### WHAT IS REQUIRED:
Search the material below for the string "CIRCLE". Return every line that holds it.

### INFORMATION PROVIDED:
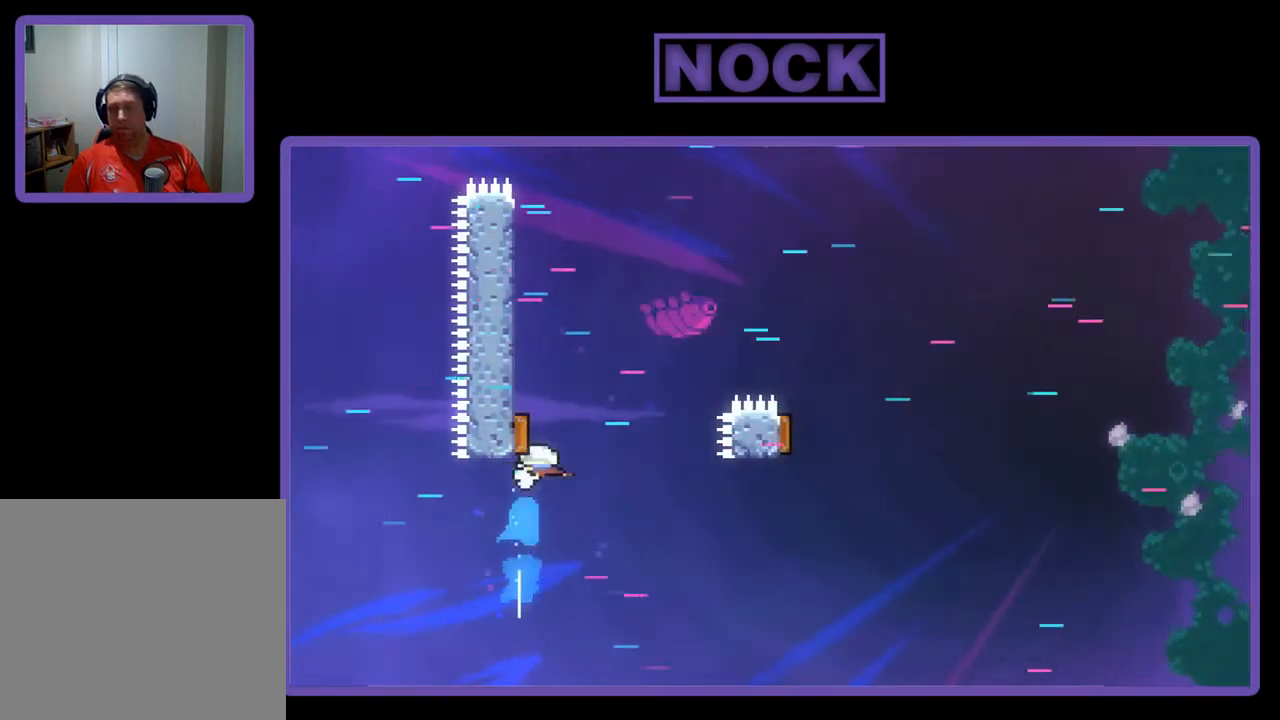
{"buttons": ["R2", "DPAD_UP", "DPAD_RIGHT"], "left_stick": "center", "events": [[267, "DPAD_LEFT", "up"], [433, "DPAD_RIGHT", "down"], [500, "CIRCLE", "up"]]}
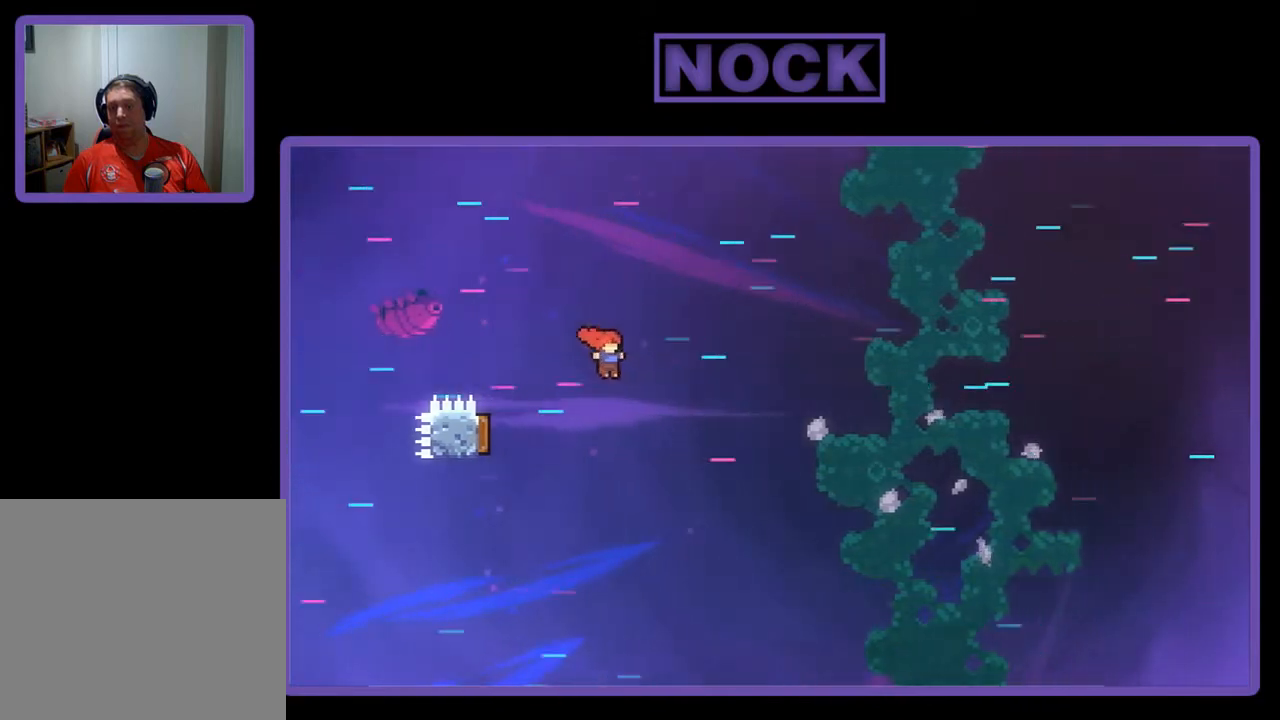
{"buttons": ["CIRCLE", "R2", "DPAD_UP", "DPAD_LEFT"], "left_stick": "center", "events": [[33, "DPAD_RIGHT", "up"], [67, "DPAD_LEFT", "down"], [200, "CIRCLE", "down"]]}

...

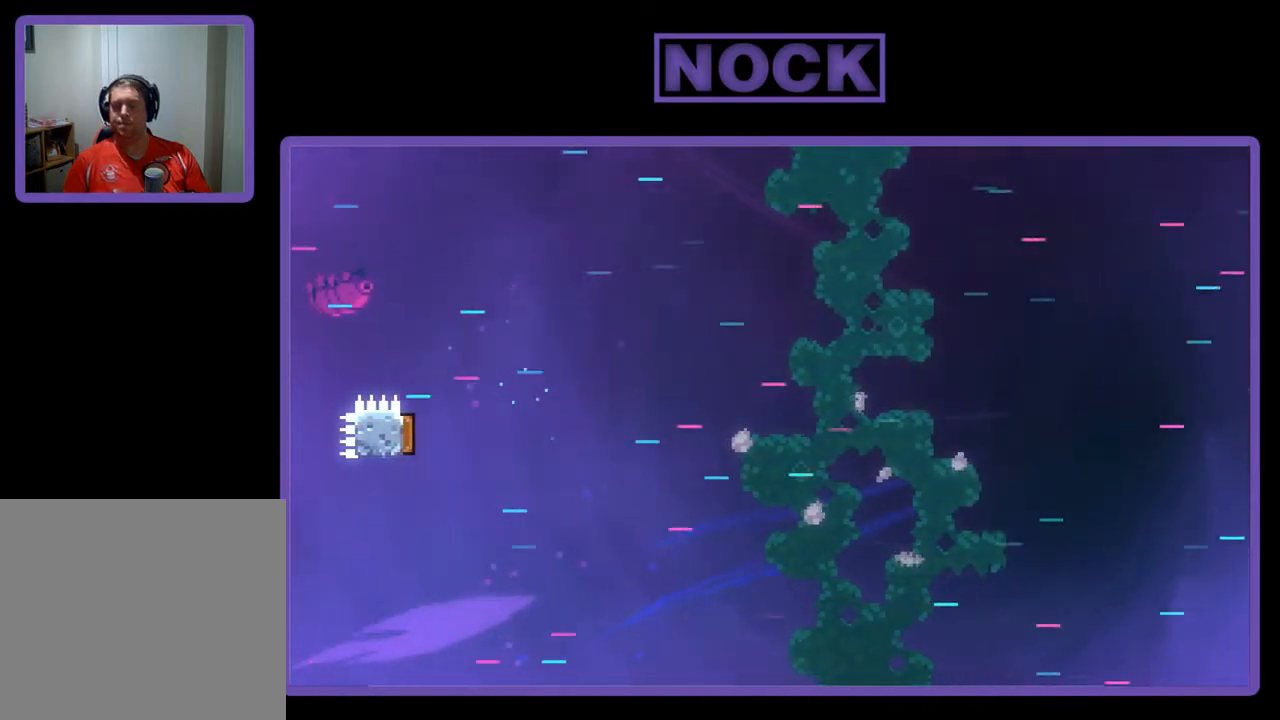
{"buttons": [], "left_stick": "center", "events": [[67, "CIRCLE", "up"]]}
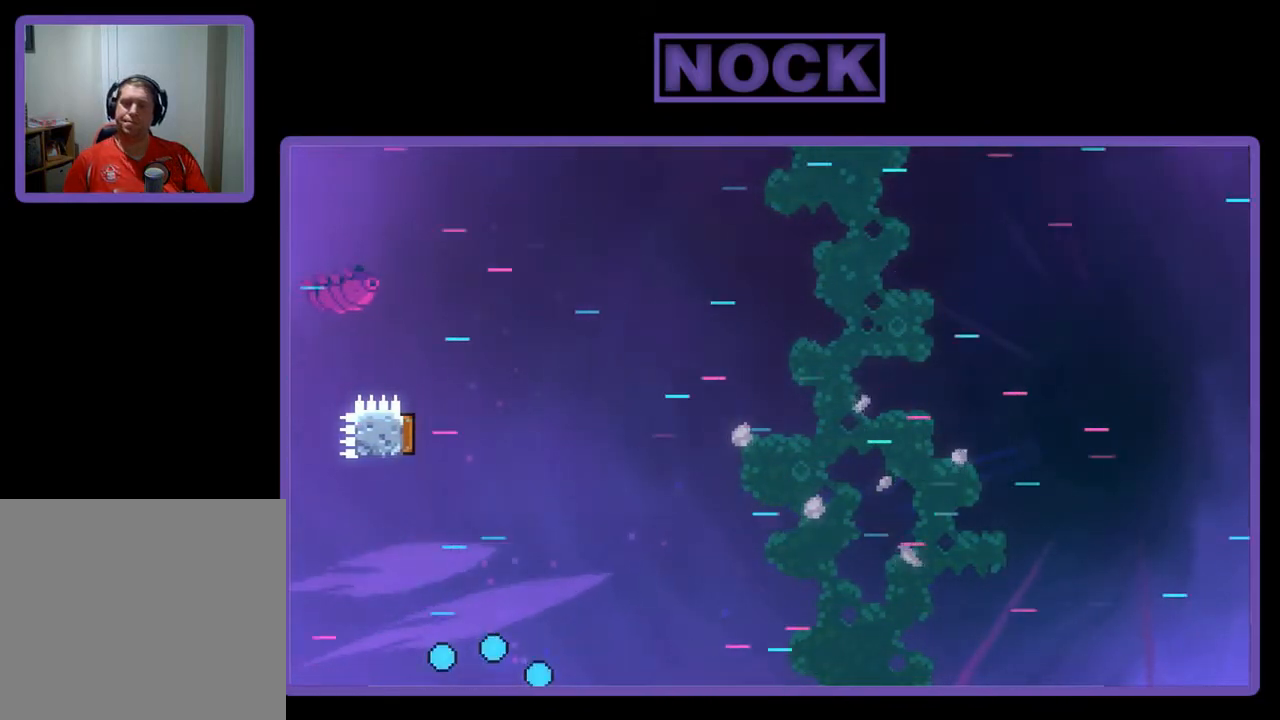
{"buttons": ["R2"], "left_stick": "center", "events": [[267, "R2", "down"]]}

### ANSWER FOR THIS EXERCISE:
{"buttons": ["R2", "DPAD_UP", "DPAD_RIGHT"], "left_stick": "center", "events": [[267, "DPAD_LEFT", "up"], [433, "DPAD_RIGHT", "down"], [500, "CIRCLE", "up"]]}
{"buttons": ["CIRCLE", "R2", "DPAD_UP", "DPAD_LEFT"], "left_stick": "center", "events": [[33, "DPAD_RIGHT", "up"], [67, "DPAD_LEFT", "down"], [200, "CIRCLE", "down"]]}
{"buttons": [], "left_stick": "center", "events": [[67, "CIRCLE", "up"]]}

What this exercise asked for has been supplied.